For the purposes of the algorithm, type 3 can be considered like type 2 if the actor is outside of them (otherwise they are ignored).
So we basically have “yes, you can be here” and “no, you can’t be here” polygons. What’s more is that these can intersect. I could force a restriction that they don’t intersect, but sometimes I dynamically generate polygons in game (for obstacles that come and go, such as doors). It’s easier if I allow for intersection. However, the algorithms discussed above don’t work if the polygons intersect. Luckily, there is an easy-to-use polygon clipping library available.
With Clipper, I can ensure I have a bunch of non-intersecting polygons, from which I can then apply the above algorithms.
Here’s a gif of it in action:
These algorithms generally function on floating point vertices. My game world deals with fairly low resolution integer values, however.
The “Pathfinding on a 2d Polygonal Map” article linked above mentions adding a tolerance to some of the calculations, but this really isn’t sufficient if your values are going to be rounded to integers and fed back into the algorithm.
In addition to paths determined by the method in this article, I also need to support traditional movement – that is, just moving in a particular direction.

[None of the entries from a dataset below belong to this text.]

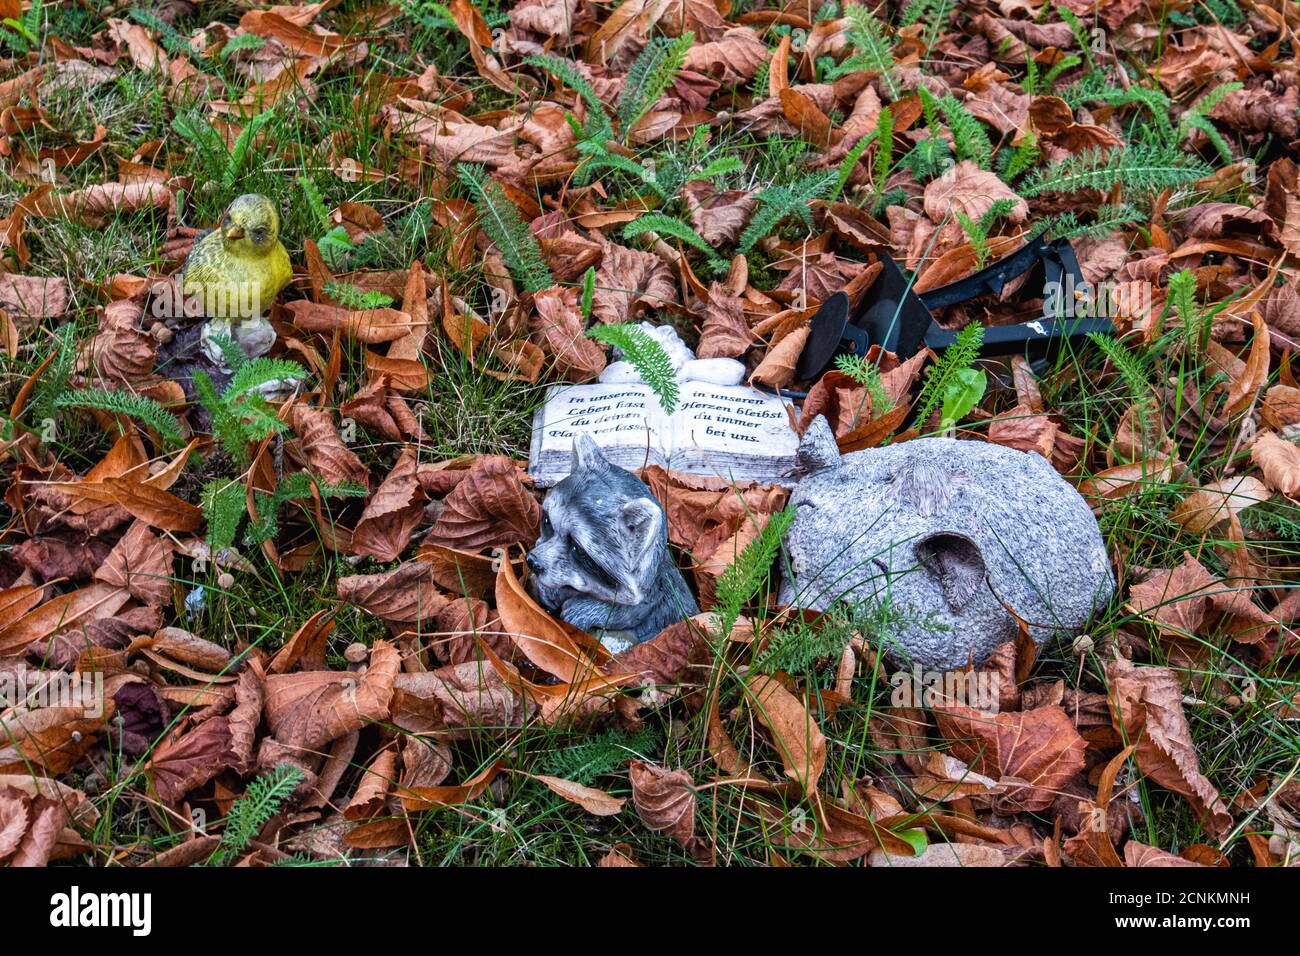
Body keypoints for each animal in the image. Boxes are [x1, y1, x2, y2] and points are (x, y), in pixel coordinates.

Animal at [525, 434, 698, 652]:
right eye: (547, 522)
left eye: (578, 549)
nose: (532, 561)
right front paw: (550, 589)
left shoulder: (656, 598)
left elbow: (630, 612)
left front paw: (589, 608)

In this case, instead of finding a path from A to B, I need to ask the question “Am I in a valid area?”. I won’t get into the nitty-gritty details, but often a pathfinding result ends up making an actor pass through pixels that fail the “Am I in a valid area” test. Likewise, sometimes pixels that succeed the “Am I in a valid area” test result in the pathfinding algorithm failing because it can’t find a line-of-sight connection to any of the polygon’s concave vertices. To address these issues, I make the following concessions:
- In the game, I don’t run the “Am I in a valid area?” test if the actor is following a path generated by the pathfinding routines.
- When doing pathfinding, I always allow starting in an invalid area – it will generate a valid path that navigates the actor back into a valid area. This prevents the (terrible) scenario where the player would get stuck out of bounds.
- To accomplish the previous bullet point, I need to start from a point in the polygon that is valid. I perform the “Am I in a valid area?” test with a zero tolerance. If it fails, I find the closest polygon edge, and push the point a tiny amount on the other side of that edge. It will then succeed in finding a line-of-sight connection to a concave vertex (necessary for successful pathfinding).
With proper pathfinding, I can also allow the player to automatically and reliably navigate to various objects in the scene. For instance, if there’s an obvious and specific object on the ground (say, a wrench), I can automatically navigate the player over to the wrench to pick it up if they type “pick up wrench”. This is arguably better than telling the player they aren’t close enough, and require them to manually navigate there and retype their command. I’ll go over this in more detail in a subsequent post.